■ WHAT YOU ARE ASKED TO DO: Your task is to return exactly the lines that run from the one containing "pyautogui.press('shift+a')" through the end of the listing below, without any pictures.

*** Opening of RECORDS ***

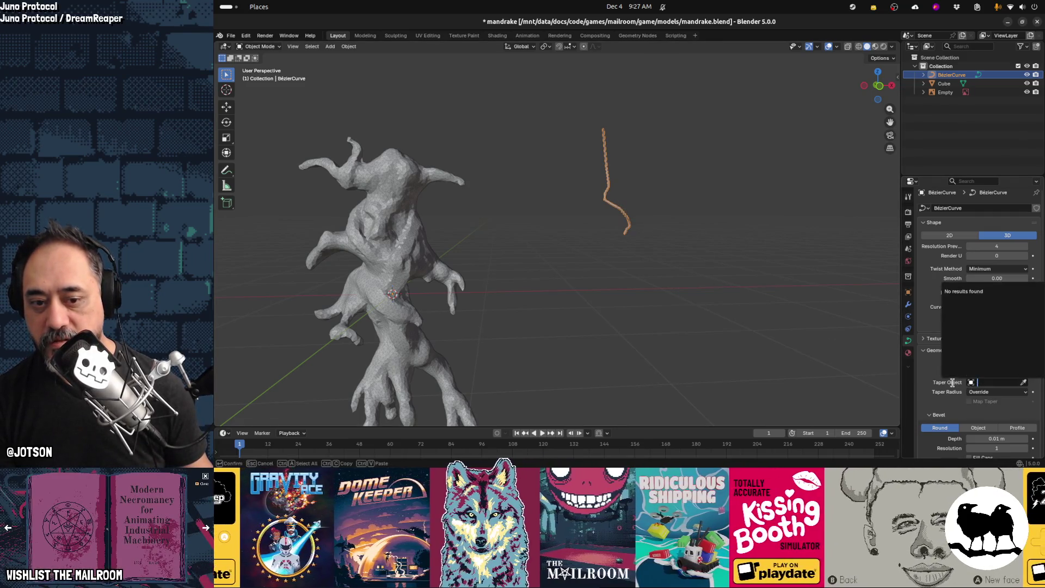
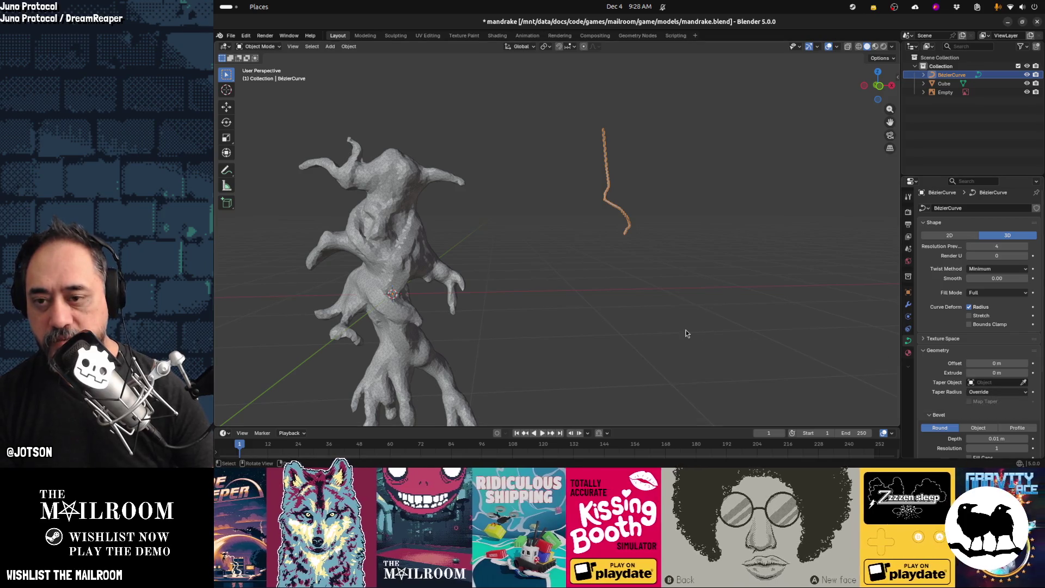
# Switch to a top orthographic view centred on the mandrake and bring up the Add menu's curve options
pyautogui.scroll(-2, 686, 333)
pyautogui.moveTo(684, 288)
pyautogui.mouseDown(button='middle')
pyautogui.moveTo(632, 298)
pyautogui.moveTo(570, 287)
pyautogui.moveTo(528, 303)
pyautogui.mouseUp(button='middle')
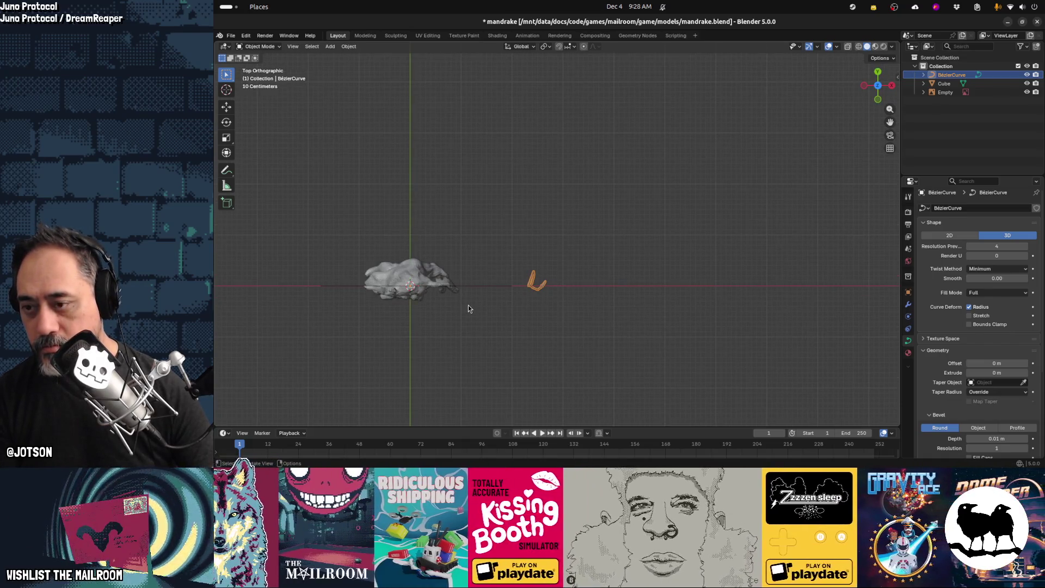
pyautogui.keyDown('shift'); pyautogui.moveTo(468, 314); pyautogui.dragTo(559, 240, button='middle'); pyautogui.keyUp('shift')
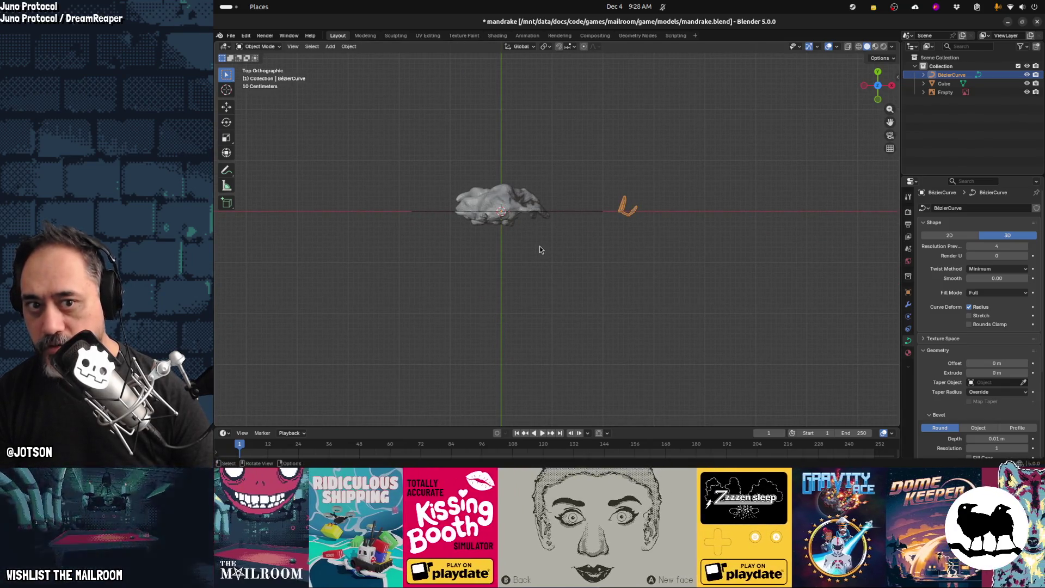
pyautogui.press('shift+a')
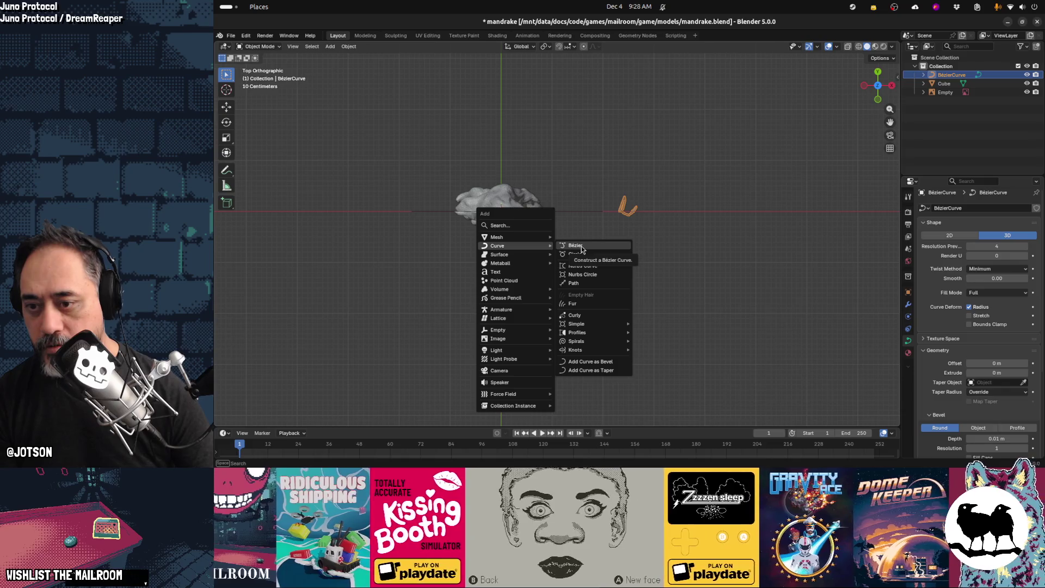
# Add a new Bézier curve and rename it taper-noimp in the Outliner
pyautogui.click(576, 245)
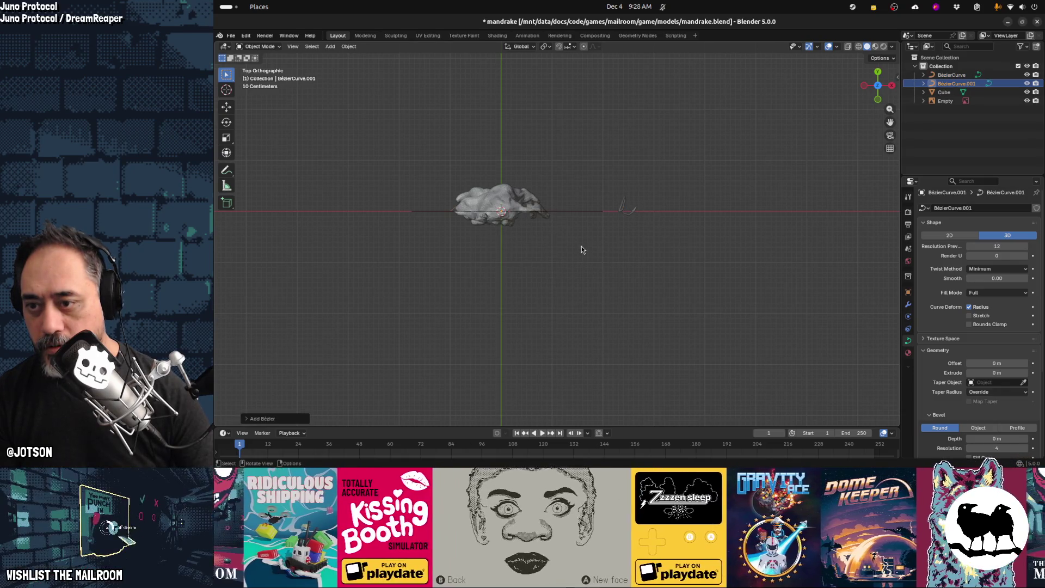
pyautogui.click(960, 86)
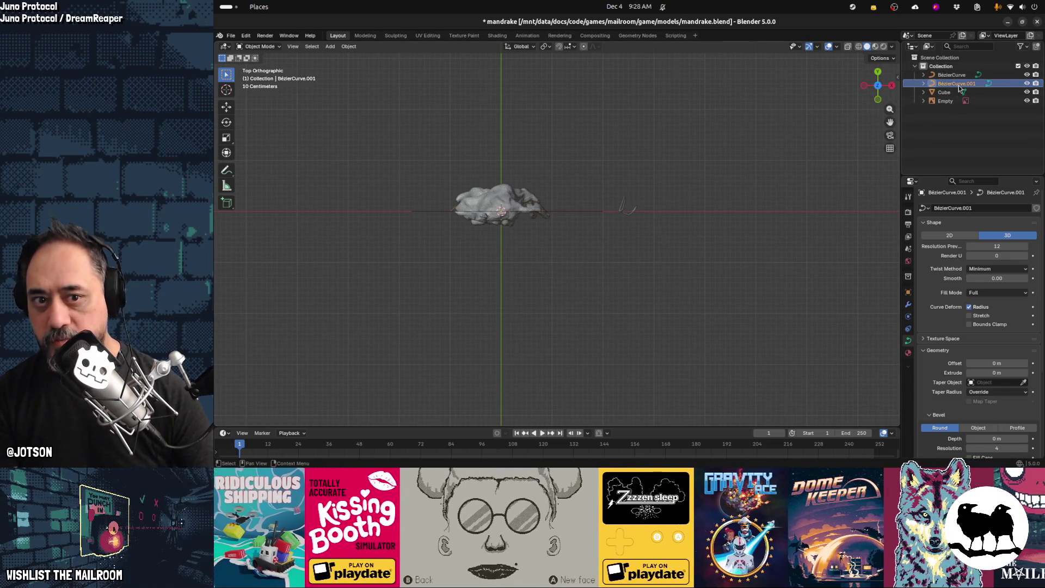
pyautogui.write('taper-')
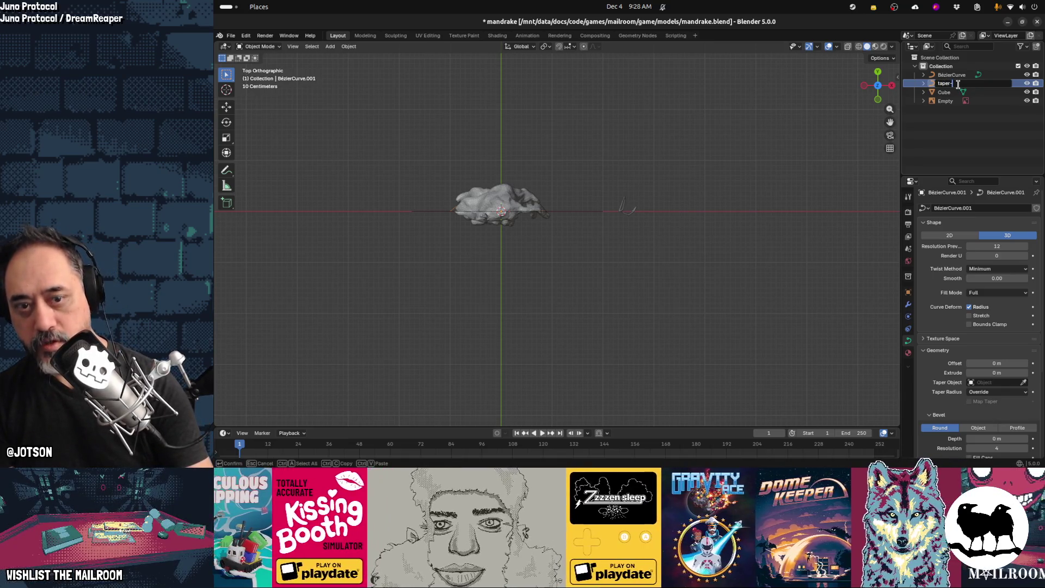
pyautogui.write('p')
pyautogui.press('Return')
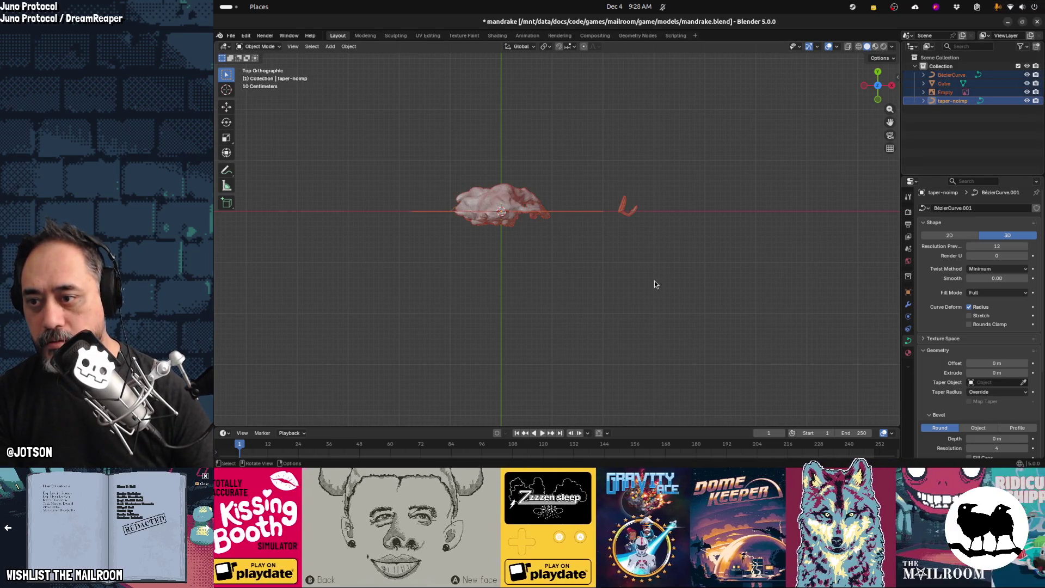
# Move the reference image empty to a lower position
pyautogui.click(572, 212)
pyautogui.press('g')
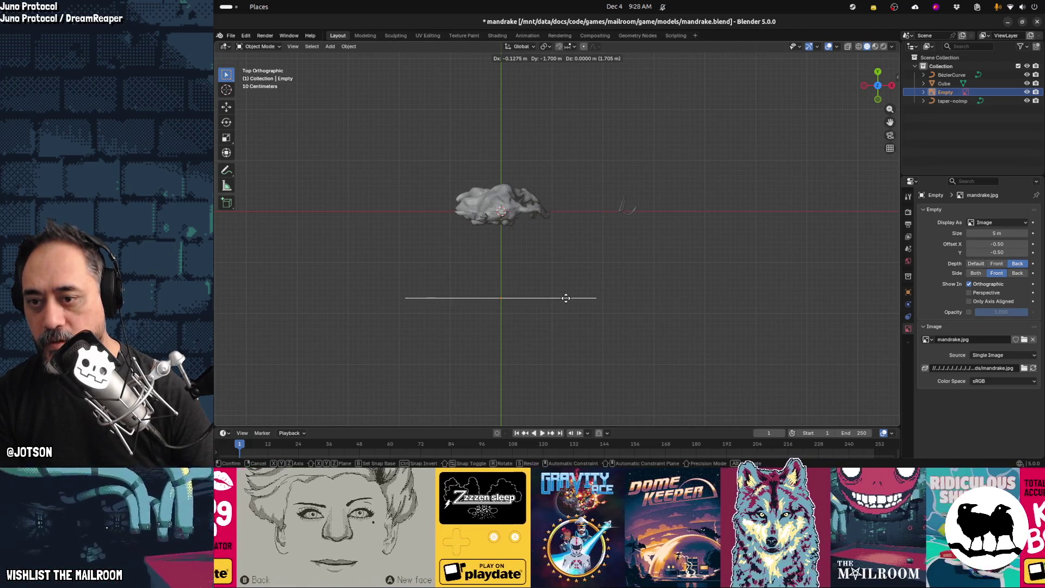
pyautogui.click(567, 298)
# Set taper-noimp as the original BézierCurve's taper object
pyautogui.click(624, 213)
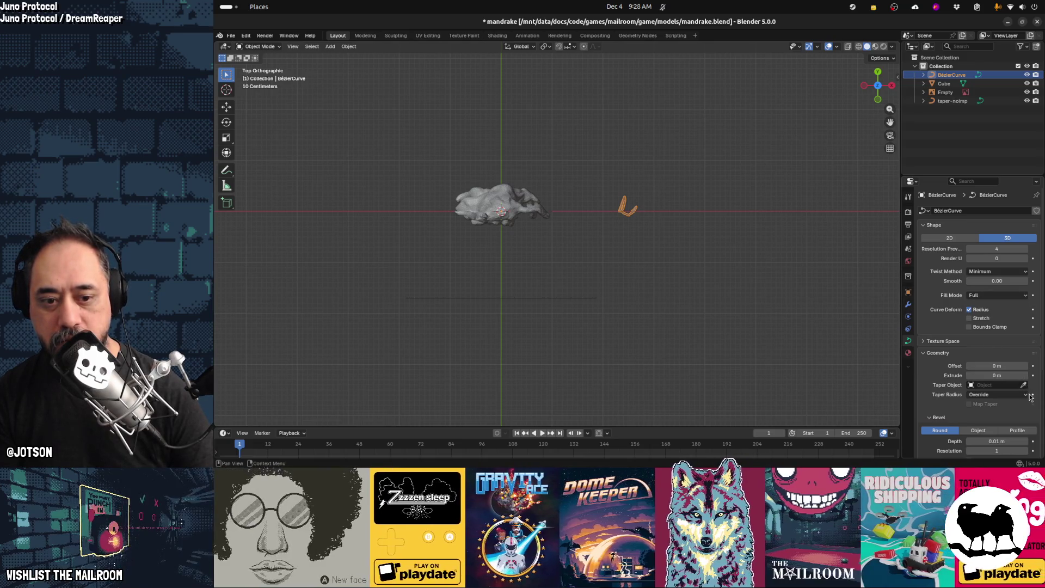
pyautogui.click(975, 385)
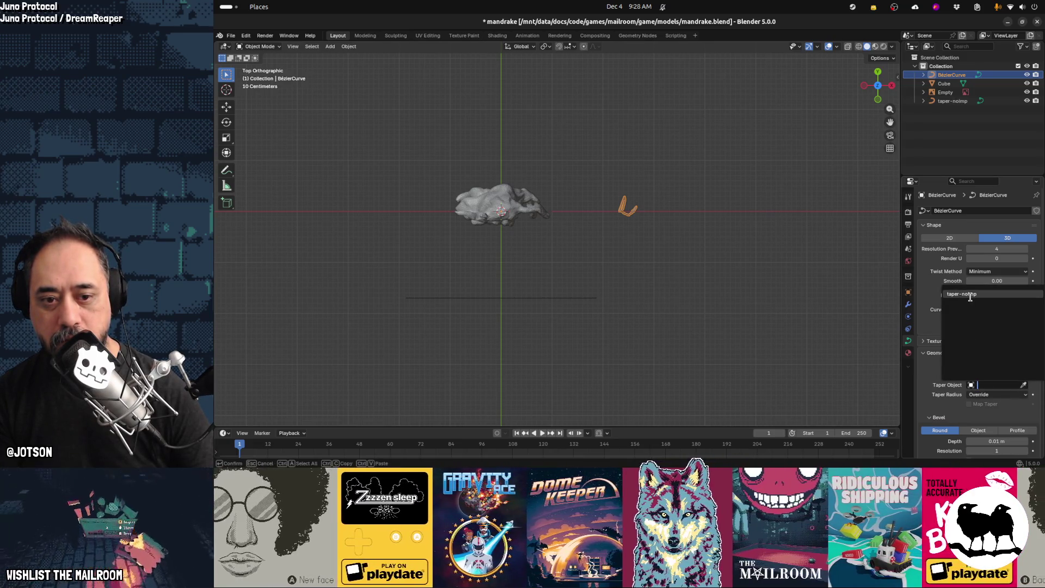
pyautogui.click(970, 295)
pyautogui.scroll(3, 653, 226)
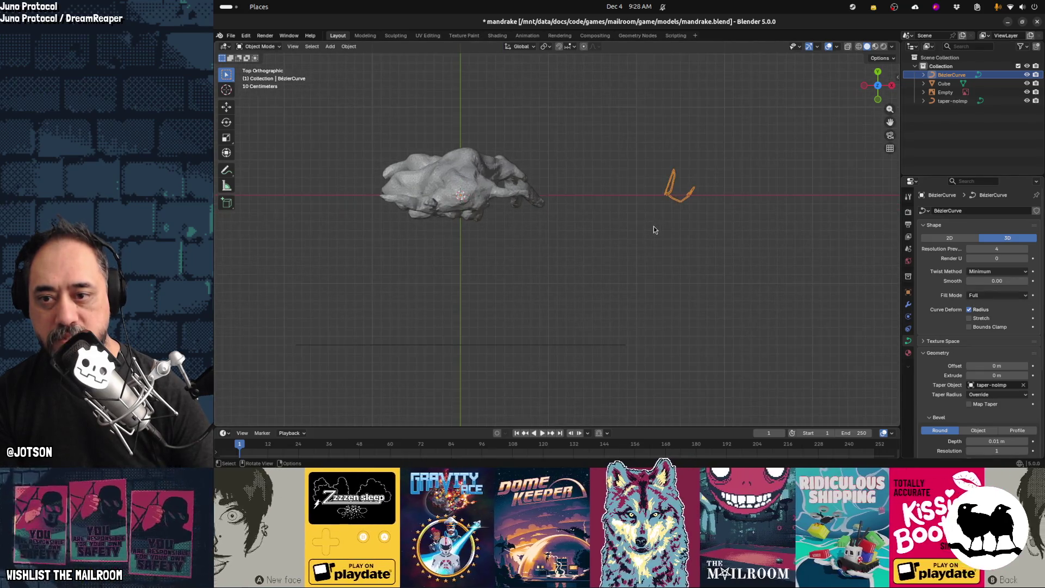
pyautogui.press('Tab')
pyautogui.press('Tab')
# Pan and zoom the view, then select taper-noimp in the Outliner
pyautogui.scroll(2, 703, 208)
pyautogui.moveTo(711, 262)
pyautogui.keyDown('shift'); pyautogui.mouseDown(button='middle')
pyautogui.moveTo(525, 256)
pyautogui.moveTo(522, 201)
pyautogui.moveTo(646, 184)
pyautogui.moveTo(540, 247)
pyautogui.moveTo(638, 192)
pyautogui.moveTo(630, 223)
pyautogui.mouseUp(button='middle'); pyautogui.keyUp('shift')
pyautogui.scroll(-2, 629, 221)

*** Close of RECORDS ***

■ ANSWER AREA:
pyautogui.press('shift+a')
# Add a new Bézier curve and rename it taper-noimp in the Outliner
pyautogui.click(576, 245)
pyautogui.click(960, 86)
pyautogui.write('taper-')
pyautogui.write('p')
pyautogui.press('Return')
# Move the reference image empty to a lower position
pyautogui.click(572, 212)
pyautogui.press('g')
pyautogui.click(567, 298)
# Set taper-noimp as the original BézierCurve's taper object
pyautogui.click(624, 213)
pyautogui.click(975, 385)
pyautogui.click(970, 295)
pyautogui.scroll(3, 653, 226)
pyautogui.press('Tab')
pyautogui.press('Tab')
# Pan and zoom the view, then select taper-noimp in the Outliner
pyautogui.scroll(2, 703, 208)
pyautogui.moveTo(711, 262)
pyautogui.keyDown('shift'); pyautogui.mouseDown(button='middle')
pyautogui.moveTo(525, 256)
pyautogui.moveTo(522, 201)
pyautogui.moveTo(646, 184)
pyautogui.moveTo(540, 247)
pyautogui.moveTo(638, 192)
pyautogui.moveTo(630, 223)
pyautogui.mouseUp(button='middle'); pyautogui.keyUp('shift')
pyautogui.scroll(-2, 629, 221)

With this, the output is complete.